Simple XML parsing in KCML
KCML has a built in XML 1.0 non-validating parser based on version 1.0 of James Clark's Expat which can build a tree from XML supplied either in a file (XML_OPEN) or in a string buffer (XML_PARSE_BUFFER). A program can then traverse the tree from top to bottom by calling XML_NEXT repeatedly to get the next element together with its value and any attributes.
Advantages
Disadvantages
Encodings
The data returned by the parser in XML_NEXT is always Unicode expressed as UTF-8. The parser also can accept documents in other encodings or subsets of Unicode that it can reformat into UTF-8. The parser recognizes the following encoding in the initial <? xml ?> tag.
| ISO-8859-1 |
| US-ASCII |
| UTF-8 |
| UTF-16 |
| UTF-16BE |
| UTF-16LE |
If no encoding attribute is given then the parser will try to autodetect UTF-16 and if not detected it will assume the document is in UTF-8. An error will be thrown if the data is not compatible with the declared or presumed encoding.

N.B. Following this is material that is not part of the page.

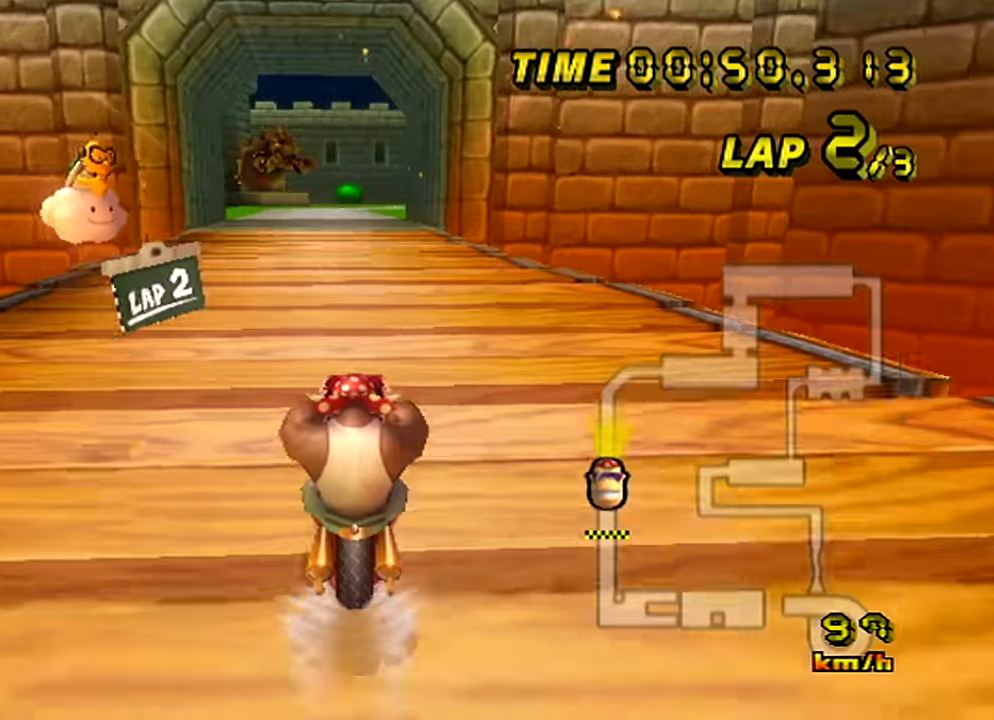
{"buttons": [], "left_stick": "center", "events": []}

Note that ISO-8859-1 is the same as Latin-1 and almost identical to Windows 1252 however the Euro symbol € is at 0x0080 rather than 0x20AC. Latin-1 is default encoding for KCML 5.x and 6.00. UTF-8 is the default encoding for KCML 6.10 and above.
KCML systems can run in one of two encoding modes
Before KCML 6.20 only code page encoding was supported. The code page used in a system is determined by the locale settings for the version of Windows hosting the KCML client and must be the same for all clients. For more about code pages and Unicode see this tutorial.
Consequently in a code page encoded system you will need to convert the data returned by XML_NEXT into the local code page using $PACK(E="UTF-8"). You will first need to set the locale in byte 61 of $OPTIONS RUN to the language number for that locale. You can set the byte to HEX(FF) on a Unicode encoded system to have common code. The $PACK operation will then just be a copy.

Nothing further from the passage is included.